Sadly, much of the move toward so-called femininity is a product of shame. The shame of being male is aggravated by the type of feminist invective cited in the preceding pages.… In reaction to patriarchy (the sociopolitical belief that the rule of men is a higher authority than that of women) and in feminist to feminism (which often promotes women as morally superior to men), many men have sought initiation into soul through the feminine.… This has resulted in a more sensitive, receptive, gentles, conscientious, and socially responsible male, Yet many of the so-called new, changing men are often powerless and ineffectual in the world. As a result, women today are asking, “Where are all the real men?”

Kipnis speaks of the “lost fathers,” the gods of old. He suggests that men have lost their connection to the sacred masculinity. Only the stern, distant sky-father remains. Likewise, male sensuality and the male body get framed as dangerous, undesirable, disgusting, and evil. This further produces shame among men and keeps them from exploring broader aspects of masculinity.

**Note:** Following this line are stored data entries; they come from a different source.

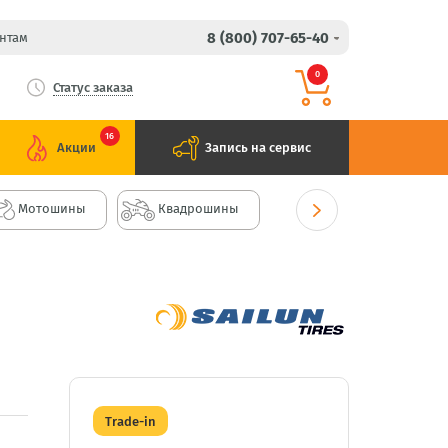
8 (800) 707-65-40
нтам
0
Статус заказа
16
Акции
Запись на сервис
Мотошины
Квадрошины
Trade-in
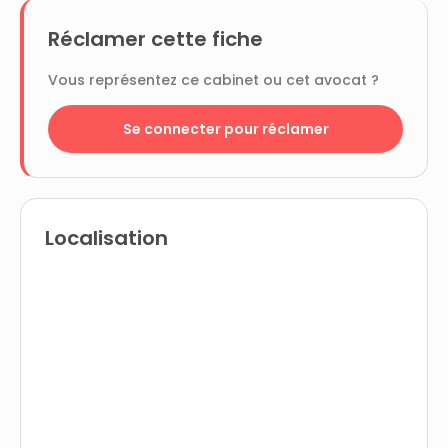
Réclamer cette fiche
Vous représentez ce cabinet ou cet avocat ?
Se connecter pour réclamer
Localisation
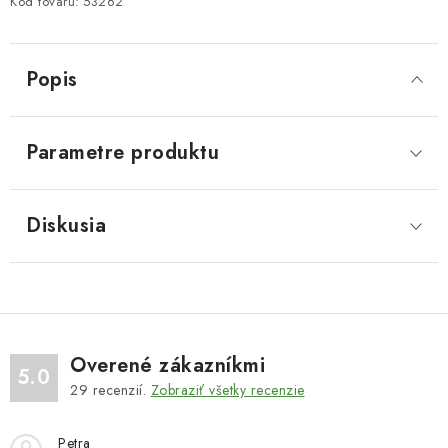
Kód tovaru:
53262
Popis
Parametre produktu
Diskusia
Overené zákazníkmi
5.0
29
recenzií.
Zobraziť všetky recenzie
Petra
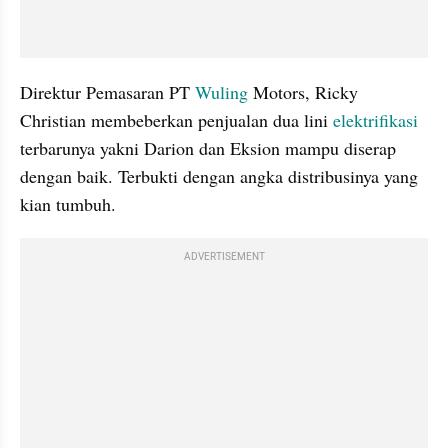
Direktur Pemasaran PT 
Wuling
 Motors, Ricky 
Christian membeberkan penjualan dua lini
 elektrifikasi
terbarunya yakni Darion dan Eksion mampu diserap 
dengan baik. Terbukti dengan angka distribusinya yang 
kian tumbuh.
ADVERTISEMENT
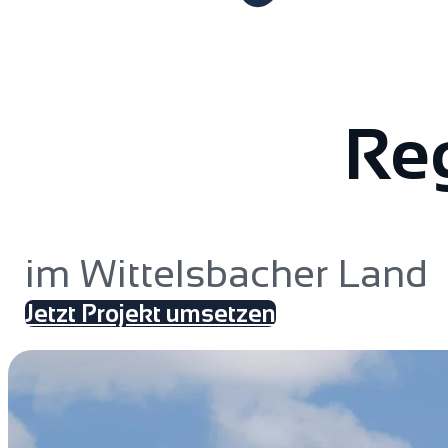
Reg
im Wittelsbacher Land
Jetzt Projekt umsetzen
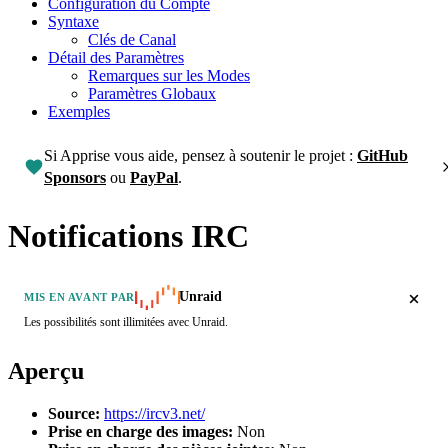
Configuration du Compte
Syntaxe
Clés de Canal
Détail des Paramètres
Remarques sur les Modes
Paramètres Globaux
Exemples
Si Apprise vous aide, pensez à soutenir le projet :
GitHub
Sponsors
ou
PayPal
.
Notifications IRC
Unraid
MIS EN AVANT PAR
Les possibilités sont illimitées avec Unraid.
Aperçu
Source:
https://ircv3.net/
Prise en charge des images:
Non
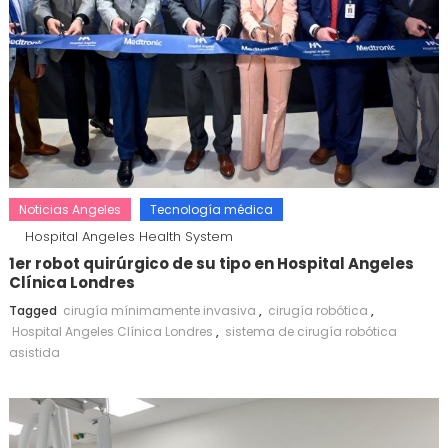
Noticias Angeles
Tecnología médica
Hospital Angeles Health System
1er robot quirúrgico de su tipo en Hospital Angeles
Clínica Londres
Tagged
cirugía mínimamente invasiva
,
cirugía robótica
,
Hospital Angeles Clínica Londres
,
sistema de cirugía robótica
asistida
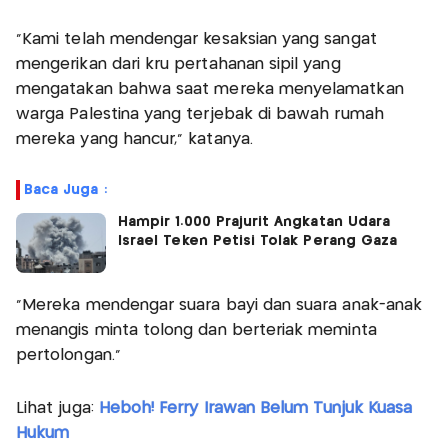
“Kami telah mendengar kesaksian yang sangat
mengerikan dari kru pertahanan sipil yang
mengatakan bahwa saat mereka menyelamatkan
warga Palestina yang terjebak di bawah rumah
mereka yang hancur,” katanya.
Baca Juga :
Hampir 1.000 Prajurit Angkatan Udara
Israel Teken Petisi Tolak Perang Gaza
“Mereka mendengar suara bayi dan suara anak-anak
menangis minta tolong dan berteriak meminta
pertolongan.”
Lihat juga:
Heboh! Ferry Irawan Belum Tunjuk Kuasa
Hukum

The need for male role models and male bonding is central in Knights Without Armor. These two concepts receive a host of negativity from society at large, especially from feminists. However, as Kipnis points out, males crave male attention. Boys seek out male role models, and when those men are not present, boys substitute them with other males, many of whom do not provide positive influences.

I think he really captures the sense of the book - I highly recommend that anyone interested in the book go read the whole review.

On the other hand:

I suspect the man behind Toy Soldiers probably won't like me or this blog - he seems to be in the Warren Farrell camp much more than I am. While I recognize the ways men and women have been struggling over power for the past 50 years or so - with historical imbalances in both directions being redrawn and redistributed, but not rectified.

I feel less animosity toward the opposite sex than many of those who buy into Farrell's worldview (which is not to say that Toy Soldier does, only that there seems to be a pattern among "male rights" bloggers - a sense of anger), and I think this blogger is more balanced in his approach than are some others.


Toysoldier said...

Thank you for the remarks about my review. I found the book balanced considering the topic. Many books about men and masculinity tend to sway towards reclaiming old ways or deconstructing men. Kipnis offered actual advice, but without the heavy-handedness found in books like The Code of Man by Waller R. Newell.

I would not say I am in Warren Farrell's camp. We share similar views on certain issues, primarily the distortion of statistics and the vilification of males. However, I disagree with him on topics like sports, male bonding, and portrayals of violence.

As for men's rights advocates (MRAs) feeling animosity towards the opposite sex, while I feel sort of remiss to speak on their behalf, I think their animosity stems from their lived experiences. Many of those men have been treated horribly by women and feminists either directly or through legal systems. It is difficult for anyone who gets wounded to control their anger and pain, especially if they have no outlet for it. Online MRA communities provide them with an outlet, and so they unleash it full force. Online communities also provide them with access to others with similar experiences, and in some instances those people feed off each other's anger. That said, the animosity I see within the MRA community mirrors what occurs in the feminist community, and in other communities based on race, religion, sexuality, or some sub-culture.

william harryman said...

Thanks for stopping by - I do appreciate your blog and hope people who stop in here will check it out.

There are some things I agree with Farrell on as well, and as you mention there are other things where I think he is making huge illogical leaps - like sports.

I have been reading some of the MRA sites, and I do see the injustices, especially in family law - and I have seen it in men I know who barely have access to their children, while having to pay for their support. I understand the anger. I would rather see them organize behind their anger and advocate for legal change than simply vent.